TEXTO PARA LEITURA >>
※

Segundo Revers, depois de utilizar uma série de programas complexos que auxiliaram a fazer o mapa genético e da exploração da fenotipagem para identificação dos loci (regiões do DNA) associados à brotação/floração, o bolsista Tiago Sartor realizou uma inspeção visual detalhada no segmento de DNA da extremidade do cromossomo 9 e identificou o gene ICE1 na porção mais significativa do locus associado à brotação.
Descoberta ajudará melhoramento genético em todo o mundo
Ele conta que ao longo desse trabalho foram publicados diversos artigos sobre os avanços relacionados ao mecanismo da dormência e brotação nas macieiras e o grupo da Embrapa foi o único a identificar esse gene e a sua relação com o processo. “Achar o gene ICE1 foi crucial para elaborar a hipótese de como acontece indução da dormência e a brotação após o período invernal. Agora precisamos continuar e testar nossa hipótese na prática”, revela o pesquisador, que irá contar com a colaboração do INRA e da Epagri nessa nova etapa.

※

DADOS DE ENTRADA >>
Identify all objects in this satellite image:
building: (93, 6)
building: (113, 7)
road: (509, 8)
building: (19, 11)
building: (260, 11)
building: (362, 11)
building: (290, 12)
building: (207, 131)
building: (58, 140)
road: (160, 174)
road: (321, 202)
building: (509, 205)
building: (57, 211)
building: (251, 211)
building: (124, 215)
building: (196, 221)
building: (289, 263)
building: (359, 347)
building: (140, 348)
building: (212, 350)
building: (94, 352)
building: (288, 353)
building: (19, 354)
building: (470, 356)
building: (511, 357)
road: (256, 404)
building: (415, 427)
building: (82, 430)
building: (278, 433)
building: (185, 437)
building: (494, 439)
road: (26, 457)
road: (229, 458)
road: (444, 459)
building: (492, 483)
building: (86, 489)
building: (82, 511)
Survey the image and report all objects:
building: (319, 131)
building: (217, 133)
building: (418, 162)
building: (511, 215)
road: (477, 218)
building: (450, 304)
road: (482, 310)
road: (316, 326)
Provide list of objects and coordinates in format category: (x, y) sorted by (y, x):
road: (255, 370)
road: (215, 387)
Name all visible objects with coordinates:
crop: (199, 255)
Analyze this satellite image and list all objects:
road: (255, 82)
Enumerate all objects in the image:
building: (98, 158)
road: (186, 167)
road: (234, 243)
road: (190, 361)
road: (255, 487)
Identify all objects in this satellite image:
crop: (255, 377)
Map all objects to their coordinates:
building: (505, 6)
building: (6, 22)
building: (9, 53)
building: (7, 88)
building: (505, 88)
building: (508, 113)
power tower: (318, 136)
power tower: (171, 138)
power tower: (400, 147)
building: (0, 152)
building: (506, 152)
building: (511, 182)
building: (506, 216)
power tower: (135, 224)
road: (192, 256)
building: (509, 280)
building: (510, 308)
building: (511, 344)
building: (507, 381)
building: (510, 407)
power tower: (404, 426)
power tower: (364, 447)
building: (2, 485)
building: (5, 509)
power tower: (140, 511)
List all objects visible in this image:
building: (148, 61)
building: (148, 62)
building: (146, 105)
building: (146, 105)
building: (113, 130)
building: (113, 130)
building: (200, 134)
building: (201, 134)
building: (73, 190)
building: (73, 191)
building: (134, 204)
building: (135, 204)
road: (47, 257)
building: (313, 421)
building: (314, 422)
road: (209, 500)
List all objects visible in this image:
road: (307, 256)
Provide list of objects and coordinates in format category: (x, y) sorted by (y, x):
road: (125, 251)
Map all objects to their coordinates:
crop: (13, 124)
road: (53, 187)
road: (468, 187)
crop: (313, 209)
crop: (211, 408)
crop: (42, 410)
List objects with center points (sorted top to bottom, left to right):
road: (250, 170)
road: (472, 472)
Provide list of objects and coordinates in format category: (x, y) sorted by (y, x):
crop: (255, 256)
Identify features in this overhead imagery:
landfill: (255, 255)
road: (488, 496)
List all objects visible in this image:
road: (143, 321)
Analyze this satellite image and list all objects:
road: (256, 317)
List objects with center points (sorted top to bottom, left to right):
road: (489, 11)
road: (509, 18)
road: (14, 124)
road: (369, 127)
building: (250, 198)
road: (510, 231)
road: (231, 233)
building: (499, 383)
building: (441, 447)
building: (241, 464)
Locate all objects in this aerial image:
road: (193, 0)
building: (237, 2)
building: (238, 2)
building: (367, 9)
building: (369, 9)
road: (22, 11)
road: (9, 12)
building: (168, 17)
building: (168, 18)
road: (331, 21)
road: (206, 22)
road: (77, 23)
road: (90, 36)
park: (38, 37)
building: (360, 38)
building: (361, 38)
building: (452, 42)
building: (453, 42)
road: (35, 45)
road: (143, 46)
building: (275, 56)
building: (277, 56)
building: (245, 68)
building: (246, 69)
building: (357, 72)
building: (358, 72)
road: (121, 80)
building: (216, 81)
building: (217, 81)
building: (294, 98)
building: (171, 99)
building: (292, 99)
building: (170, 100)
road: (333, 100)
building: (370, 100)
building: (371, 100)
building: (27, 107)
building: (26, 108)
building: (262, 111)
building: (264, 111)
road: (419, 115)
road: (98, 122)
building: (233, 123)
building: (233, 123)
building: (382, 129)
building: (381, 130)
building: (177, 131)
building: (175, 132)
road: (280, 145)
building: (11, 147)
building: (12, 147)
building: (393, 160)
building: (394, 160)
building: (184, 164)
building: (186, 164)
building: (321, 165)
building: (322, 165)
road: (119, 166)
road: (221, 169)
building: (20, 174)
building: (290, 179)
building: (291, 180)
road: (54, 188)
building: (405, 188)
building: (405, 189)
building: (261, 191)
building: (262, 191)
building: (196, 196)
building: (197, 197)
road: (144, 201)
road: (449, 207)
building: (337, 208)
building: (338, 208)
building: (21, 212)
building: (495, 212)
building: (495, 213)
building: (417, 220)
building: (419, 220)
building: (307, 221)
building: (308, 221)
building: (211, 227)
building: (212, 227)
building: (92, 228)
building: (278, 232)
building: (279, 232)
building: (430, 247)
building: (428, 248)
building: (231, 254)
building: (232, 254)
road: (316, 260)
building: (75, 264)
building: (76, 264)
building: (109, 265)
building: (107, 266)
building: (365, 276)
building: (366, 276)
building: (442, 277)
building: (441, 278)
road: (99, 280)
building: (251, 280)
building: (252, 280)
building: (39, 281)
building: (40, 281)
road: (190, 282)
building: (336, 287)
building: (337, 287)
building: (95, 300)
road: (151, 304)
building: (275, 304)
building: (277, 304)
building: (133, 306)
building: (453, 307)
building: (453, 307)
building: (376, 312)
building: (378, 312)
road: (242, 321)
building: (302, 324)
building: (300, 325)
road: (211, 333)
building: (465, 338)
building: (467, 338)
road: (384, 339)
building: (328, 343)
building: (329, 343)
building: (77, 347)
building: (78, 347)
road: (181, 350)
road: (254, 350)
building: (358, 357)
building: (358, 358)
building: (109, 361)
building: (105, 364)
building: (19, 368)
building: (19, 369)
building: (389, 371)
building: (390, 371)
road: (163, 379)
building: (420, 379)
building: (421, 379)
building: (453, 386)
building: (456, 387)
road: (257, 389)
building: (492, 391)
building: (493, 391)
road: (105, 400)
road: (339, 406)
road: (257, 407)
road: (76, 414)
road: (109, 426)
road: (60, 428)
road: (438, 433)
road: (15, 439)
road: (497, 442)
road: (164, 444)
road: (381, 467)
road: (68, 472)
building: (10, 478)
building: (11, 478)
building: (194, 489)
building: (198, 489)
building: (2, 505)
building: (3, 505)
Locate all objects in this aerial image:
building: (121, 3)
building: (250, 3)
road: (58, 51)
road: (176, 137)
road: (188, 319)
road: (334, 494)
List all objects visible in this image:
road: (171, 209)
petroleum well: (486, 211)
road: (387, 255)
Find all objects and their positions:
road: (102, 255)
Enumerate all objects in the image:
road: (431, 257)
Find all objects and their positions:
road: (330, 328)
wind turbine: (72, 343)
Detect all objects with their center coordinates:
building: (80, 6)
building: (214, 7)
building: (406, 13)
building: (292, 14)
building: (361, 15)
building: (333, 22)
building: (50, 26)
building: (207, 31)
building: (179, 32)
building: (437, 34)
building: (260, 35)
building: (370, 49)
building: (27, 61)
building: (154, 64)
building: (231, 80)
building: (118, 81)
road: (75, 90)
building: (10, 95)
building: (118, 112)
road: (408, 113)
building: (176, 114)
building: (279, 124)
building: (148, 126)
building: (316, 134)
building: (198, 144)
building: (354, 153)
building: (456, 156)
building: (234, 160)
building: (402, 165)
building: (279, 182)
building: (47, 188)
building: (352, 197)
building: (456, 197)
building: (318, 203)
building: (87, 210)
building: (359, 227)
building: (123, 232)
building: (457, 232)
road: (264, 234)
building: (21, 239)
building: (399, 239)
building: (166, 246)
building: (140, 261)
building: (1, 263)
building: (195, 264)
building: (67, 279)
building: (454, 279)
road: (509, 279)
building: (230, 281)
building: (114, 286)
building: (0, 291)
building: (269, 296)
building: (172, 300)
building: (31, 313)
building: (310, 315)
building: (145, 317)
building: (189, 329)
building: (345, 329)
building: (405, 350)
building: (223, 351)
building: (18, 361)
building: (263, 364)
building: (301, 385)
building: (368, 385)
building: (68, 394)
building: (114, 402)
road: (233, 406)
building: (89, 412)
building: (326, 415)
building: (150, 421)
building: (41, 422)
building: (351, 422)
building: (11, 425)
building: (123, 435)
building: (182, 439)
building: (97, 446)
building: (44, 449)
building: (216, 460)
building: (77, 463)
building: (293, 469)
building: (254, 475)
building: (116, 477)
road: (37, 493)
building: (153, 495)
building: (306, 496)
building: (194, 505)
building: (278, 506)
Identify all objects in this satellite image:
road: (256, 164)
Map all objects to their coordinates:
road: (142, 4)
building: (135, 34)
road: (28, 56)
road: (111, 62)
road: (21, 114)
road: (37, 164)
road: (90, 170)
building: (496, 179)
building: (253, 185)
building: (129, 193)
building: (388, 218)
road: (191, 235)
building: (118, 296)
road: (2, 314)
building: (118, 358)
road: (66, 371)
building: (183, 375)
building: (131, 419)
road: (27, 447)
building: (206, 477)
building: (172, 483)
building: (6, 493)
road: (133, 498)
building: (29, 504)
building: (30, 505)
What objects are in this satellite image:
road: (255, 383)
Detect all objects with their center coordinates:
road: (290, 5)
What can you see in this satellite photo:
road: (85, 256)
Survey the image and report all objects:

※

TAREFA >>
Pode devolver na íntegra, sem nenhuma alteração, o texto sobre a identificação do gene ICE1 nas macieiras?

SOLUÇÃO >>
Segundo Revers, depois de utilizar uma série de programas complexos que auxiliaram a fazer o mapa genético e da exploração da fenotipagem para identificação dos loci (regiões do DNA) associados à brotação/floração, o bolsista Tiago Sartor realizou uma inspeção visual detalhada no segmento de DNA da extremidade do cromossomo 9 e identificou o gene ICE1 na porção mais significativa do locus associado à brotação.
Descoberta ajudará melhoramento genético em todo o mundo
Ele conta que ao longo desse trabalho foram publicados diversos artigos sobre os avanços relacionados ao mecanismo da dormência e brotação nas macieiras e o grupo da Embrapa foi o único a identificar esse gene e a sua relação com o processo. “Achar o gene ICE1 foi crucial para elaborar a hipótese de como acontece indução da dormência e a brotação após o período invernal. Agora precisamos continuar e testar nossa hipótese na prática”, revela o pesquisador, que irá contar com a colaboração do INRA e da Epagri nessa nova etapa.